We started off thinking asthma was a medical issue, but it quickly revealed itself to be a social – and even a moral – one. When my organization, Regional Asthma Management & Prevention, started about 20 years ago, we worked to do a better job of medically managing asthma by communicating with health-care providers, school personnel, parents and children.
It was apparent, though, that clinical management could not be successful if children were continuously exposed to asthma triggers in their homes, schools and neighborhoods. So we started working with community health workers to identify and remove triggers in the home, and that led us to trying to get landlords to improve their rental properties.

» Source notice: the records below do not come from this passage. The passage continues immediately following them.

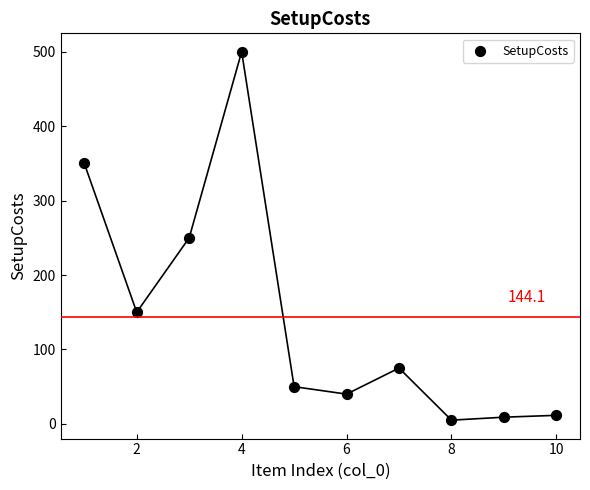

What is the average X value?

5.5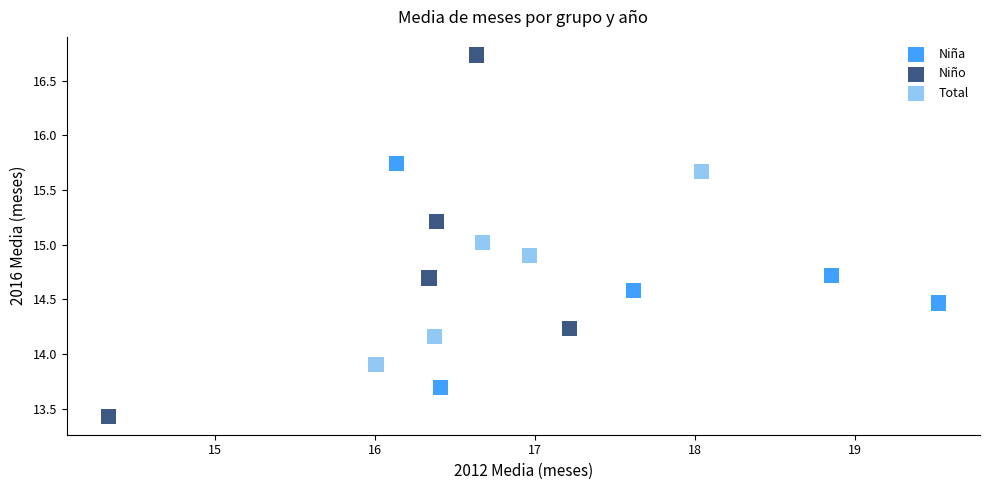

Which series has the widest spread of Y values?

Niño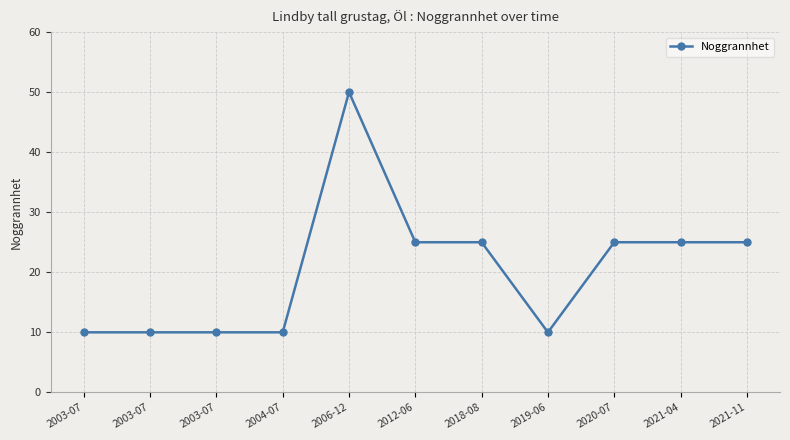

What is the value of the 3rd point from the left?

10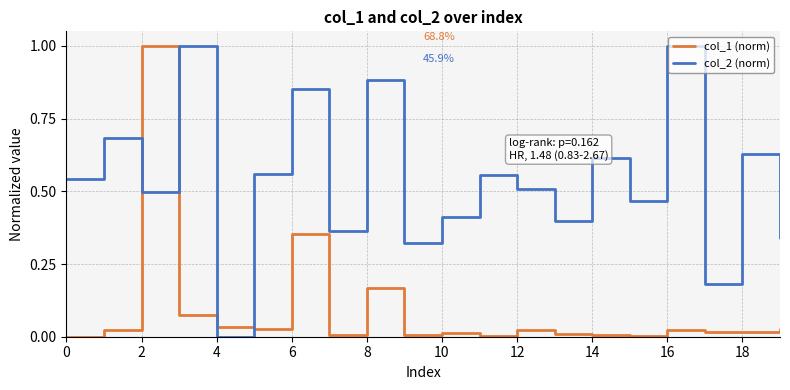

True or false: col_2 (norm) and col_1 (norm) intersect in this chart.

True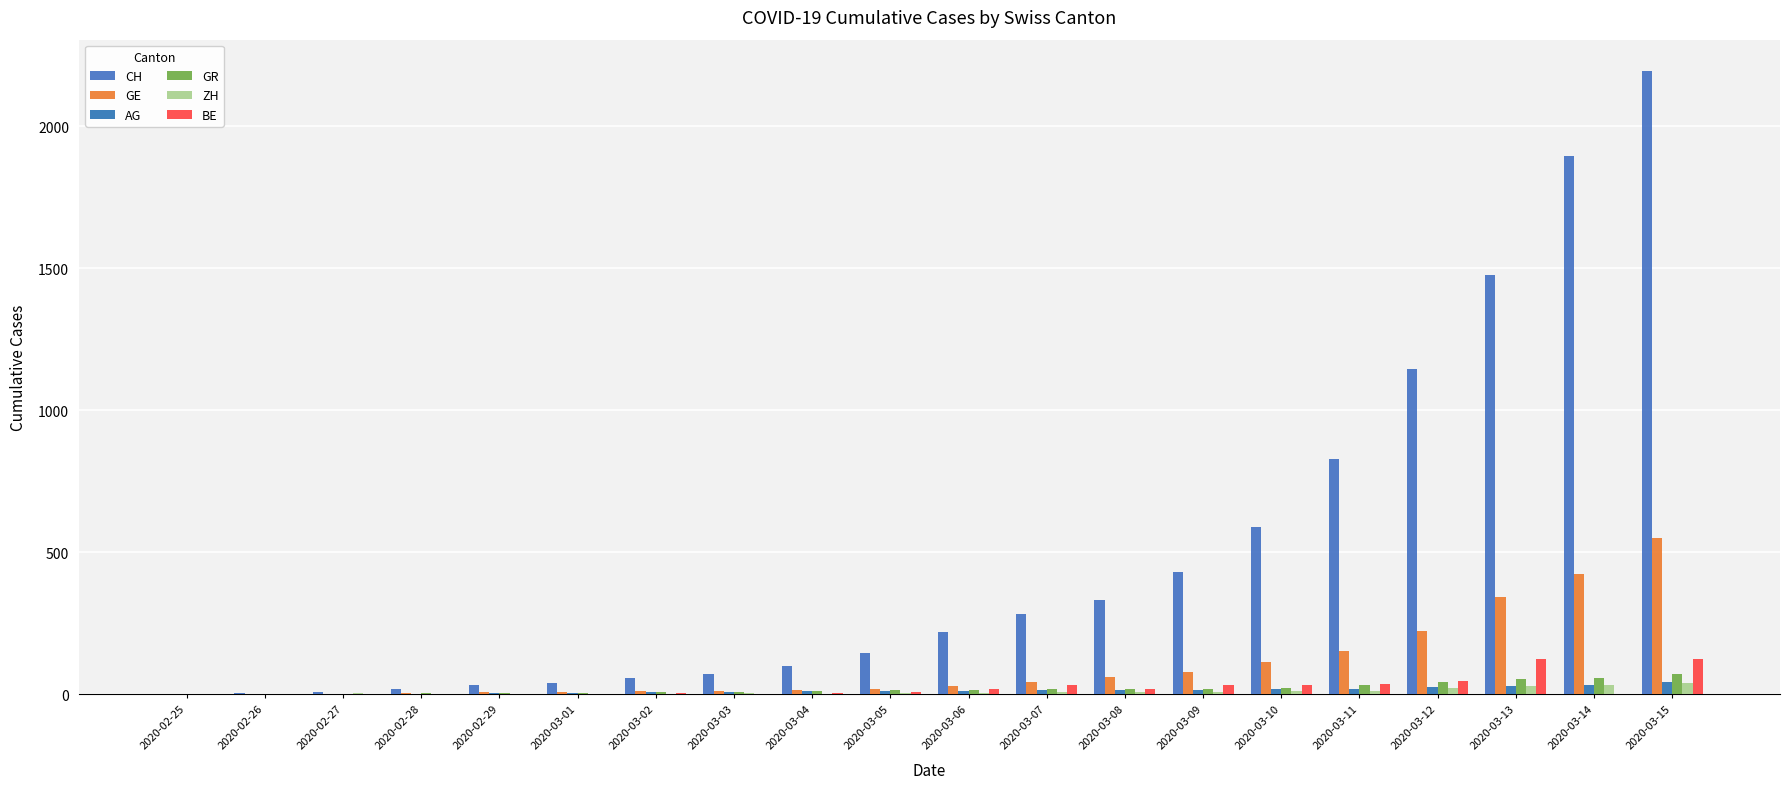

What is the value of the BE bar at the 15th from the left?

31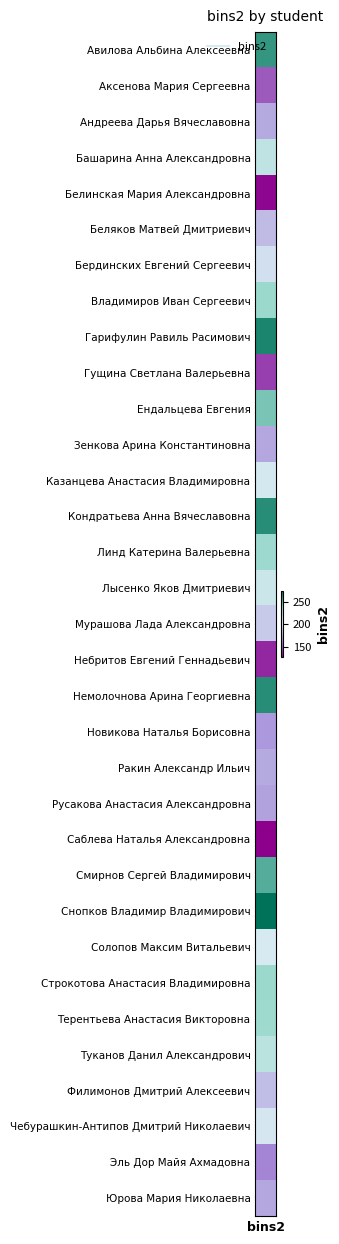

Which label corresponds to the smallest value in the chart?

Саблева Наталья Александровна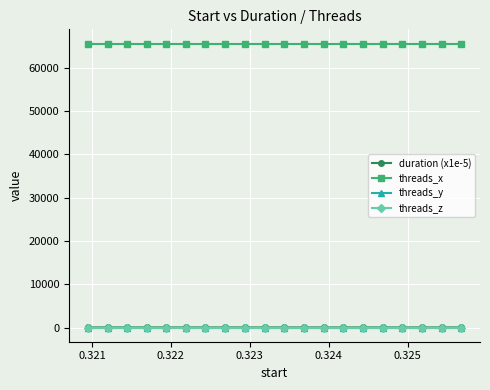

What is the maximum value shown in the chart?

65536.0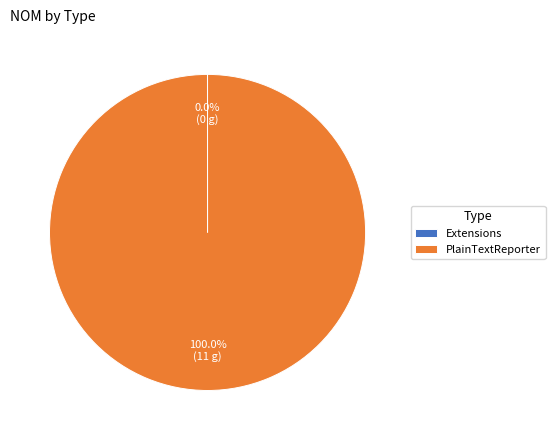

Does PlainTextReporter account for over 50% of the chart?

Yes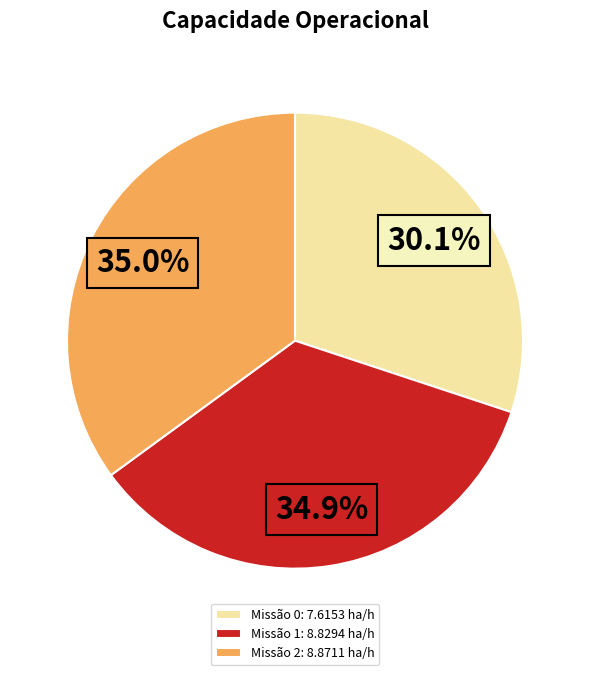

Is there any slice that represents more than half of the pie?

No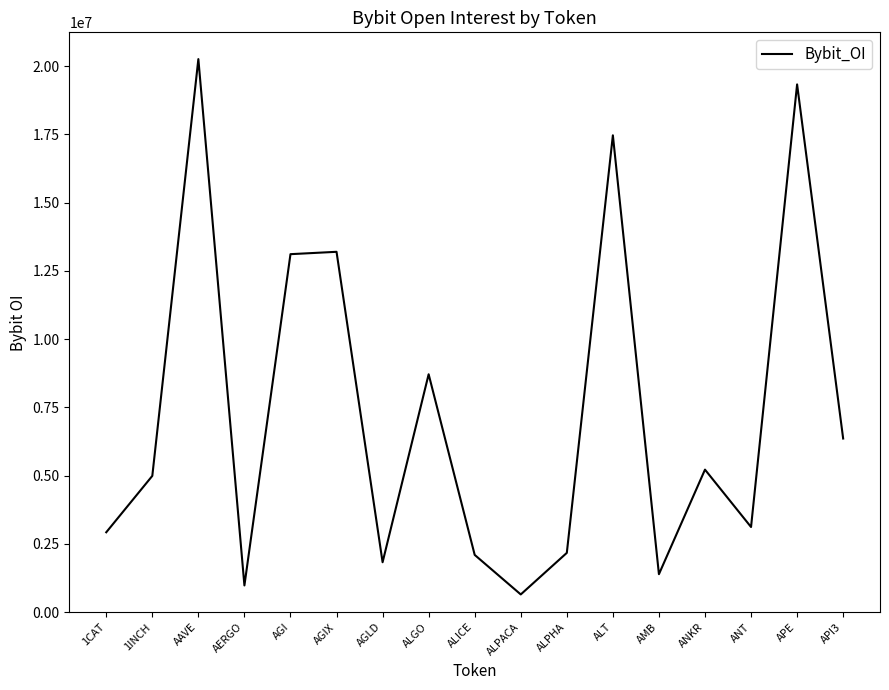

Where is the first local minimum?

AERGO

Recognizing that neighborhoods with high asthma hospitalization rates tended to have a concentration of refineries, ports, railways and freeways led us to collaborate with community activists, public health colleagues and others on the Ditching Dirty Diesel Collaborative.
Any thread we grabbed turned into something much larger and more complex.
As our understanding of the magnitude of the asthma challenge has grown, progress has been made. For example, the Centers for Medicare and Medicaid Services recently passed a policy that state Medicaid agencies can provide reimbursement for essential services, like asthma education, when they are provided by community health workers or other qualified professionals.
In-home education about asthma triggers has been shown to reduce ER visits and hospitalizations, but it still isn’t covered by most insurers and too many people with asthma currently lack access to these services because they are not reimbursed. There is an opportunity for California’s Medi-Cal program to change that.
Our work is not done. For example, as the California Air Resources Board develops a Sustainable Freight Initiative, it should build a healthier, fairer freight system by adopting technical solutions (like electrification) and land-use solutions (like routing trucks out of neighborhoods). And we need to double down on efforts aimed at slowing the impacts of climate change and its accompanying effects on our air quality and health.
The fact is that asthma is profoundly unfair – and it reflects and magnifies other kinds of inequality in our society. Since asthma is a societal problem, it requires a societal response. California is certainly not losing the battle against asthma, but if we’re honest we’ll admit we’re not yet winning it either.